Anonymous Coward | more than 2 years ago | (#37679806)

http://people.csail.mit.edu/billf/papers/deblur_fergus.pdf

Deconvolution (2)

vossman77 (300689) | more than 2 years ago | (#37679854)

We've known about deconvolution [wikipedia.org] forever, the trick figuring out the path of the camera to generate the kernel for the deconvolution. In the TFV, he says we use the custom parameter file (that they probably spent months tweaking for each image), lots of computing power and TADA! unblurred image.

Microsoft had something similar a few year ago, where you have a blurred image and a second underexposed image to do the same thing. see paper here [microsoft.com] and examples here [cuhk.edu.hk]

Not De-Blur (1)

GameboyRMH (1153867) | more than 2 years ago | (#37679862)

More like de-streak. This isn't CSI technology come to real life. If you take a picture while moving the camera it will basically retrace the camera's movement to make a better picture of it.

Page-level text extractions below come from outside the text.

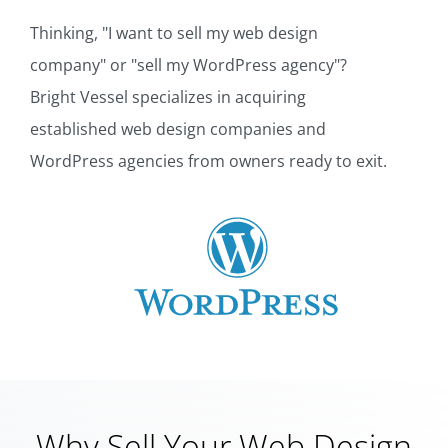
Thinking, "I want to sell my web design
company" or "sell my WordPress agency"?
Bright Vessel specializes in acquiring
established web design companies and
WordPress agencies from owners ready to exit.
Why Sell Your Web Design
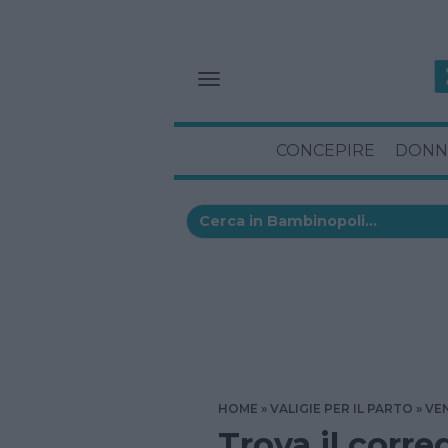
CONCEPIRE
DONN
HOME
VALIGIE PER IL PARTO
VE
Trova il corre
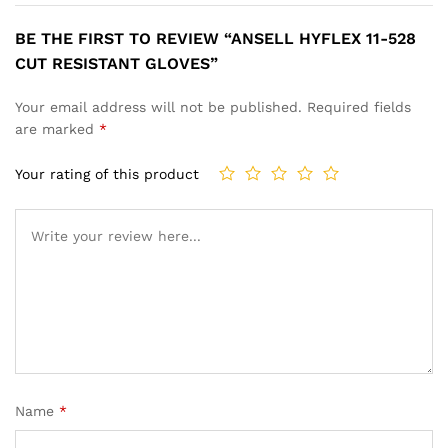
BE THE FIRST TO REVIEW “ANSELL HYFLEX 11-528
CUT RESISTANT GLOVES”
Your email address will not be published.
Required fields
are marked
*
Your rating of this product
Name
*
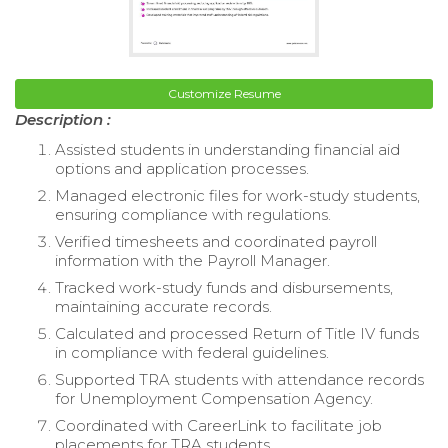
Customize Resume
Description :
Assisted students in understanding financial aid
options and application processes.
Managed electronic files for work-study students,
ensuring compliance with regulations.
Verified timesheets and coordinated payroll
information with the Payroll Manager.
Tracked work-study funds and disbursements,
maintaining accurate records.
Calculated and processed Return of Title IV funds
in compliance with federal guidelines.
Supported TRA students with attendance records
for Unemployment Compensation Agency.
Coordinated with CareerLink to facilitate job
placements for TRA students.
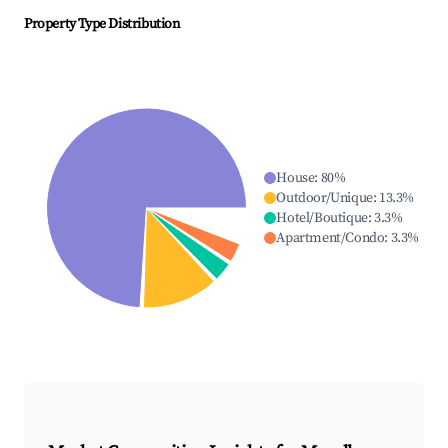
Property Type Distribution
House
:
80
%
Outdoor/Unique
:
13.3
%
Hotel/Boutique
:
3.3
%
Apartment/Condo
:
3.3
%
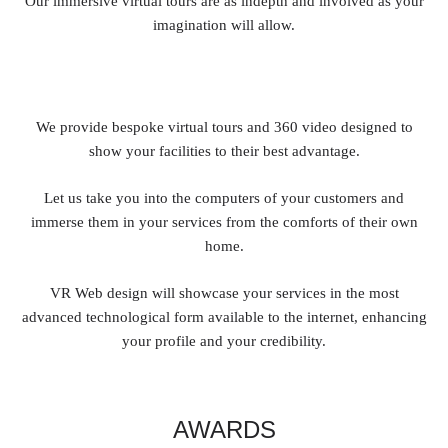
Our immersive virtual tours are as indepth and involved as your
imagination will allow.
We provide bespoke virtual tours and 360 video designed to
show your facilities to their best advantage.
Let us take you into the computers of your customers and
immerse them in your services from the comforts of their own
home.
VR Web design will showcase your services in the most
advanced technological form available to the internet, enhancing
your profile and your credibility.
AWARDS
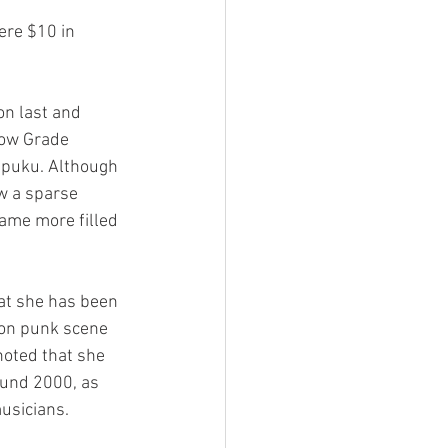
Low Grade 
ppuku. Although 
w a sparse 
ame more filled 
ton punk scene 
noted that she 
und 2000, as 
usicians.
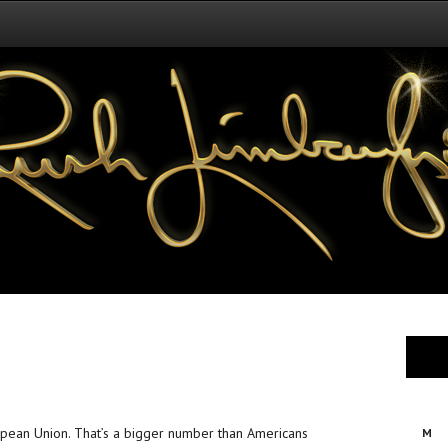
ropean Union. That’s a bigger number than Americans
M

How would this help fixed cameras? (1)

jpvlsmv (583001) | more than 2 years ago | (#37679906)

In the case of fixed-base (like security) cameras, there is very little camera shake that would blur the image. So tracking the motion of the camera (via 3-axis accelerometer for example) wouldn't help.

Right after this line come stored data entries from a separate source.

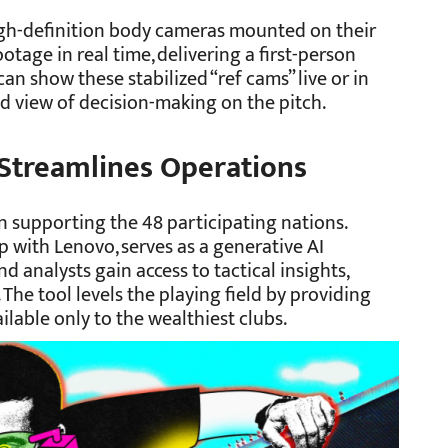
igh-definition body cameras mounted on their
otage in real time, delivering a first-person
an show these stabilized “ref cams” live or in
d view of decision-making on the pitch.
Streamlines Operations
 in supporting the 48 participating nations.
p with Lenovo, serves as a generative AI
d analysts gain access to tactical insights,
. The tool levels the playing field by providing
ilable only to the wealthiest clubs.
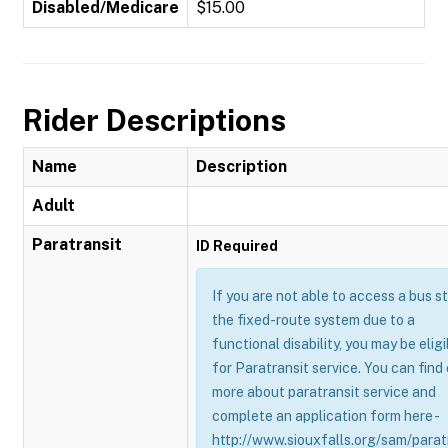
Disabled/Medicare
$15.00
Rider Descriptions
Name
Description
Adult
Paratransit
ID Required
If you are not able to access a bus s
the fixed-route system due to a
functional disability, you may be eligi
for Paratransit service. You can find
more about paratransit service and
complete an application form here -
http://www.siouxfalls.org/sam/parat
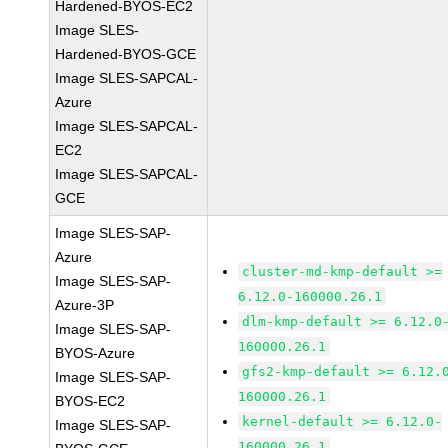
Hardened-BYOS-EC2
Image SLES-
Hardened-BYOS-GCE
Image SLES-SAPCAL-
Azure
Image SLES-SAPCAL-
EC2
Image SLES-SAPCAL-
GCE
Image SLES-SAP-
Azure
cluster-md-kmp-default >=
Image SLES-SAP-
6.12.0-160000.26.1
Azure-3P
dlm-kmp-default >= 6.12.0
Image SLES-SAP-
160000.26.1
BYOS-Azure
gfs2-kmp-default >= 6.12.
Image SLES-SAP-
160000.26.1
BYOS-EC2
kernel-default >= 6.12.0-
Image SLES-SAP-
160000.26.1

Unless you can compute separate motion vectors for each element in the image (think people walking in different directions, each face to deblur would have a different motion vector) this would not seem to improve the performance.

And, of course, the choice of motion vectors would have a huge impact on the reconstructed image. It could easily turn an identifying scar from "across" the cheek to "down" the cheek. I would hope the criminal justice system will have trouble proving anything based on photoshopped evidence.

--Joe

One step closer to... (1)

owlnation (858981) | more than 2 years ago | (#37679914)

... the "enhance!" command. Yay!

Microsoft did it one year ago (2, Informative)

kiwix (1810960) | more than 2 years ago | (#37680002)

Microsoft did a similar demonstration one year ago [slashdot.org] .

Enhance (1)

nerdpecks (2482330) | more than 2 years ago | (#37680094)

Enhance....enhance...enhance...enhance...enhance

Challenge! (1)

Jason Levine (196982) | more than 2 years ago | (#37680204)

I hereby challenge them. Their software versus my fast moving kids who often show up in photos as blurs. I think kids have built in sensors to let them know precisely when a camera is going off, thus enabling them to move at the exact moment to blur and/or ruin the photo.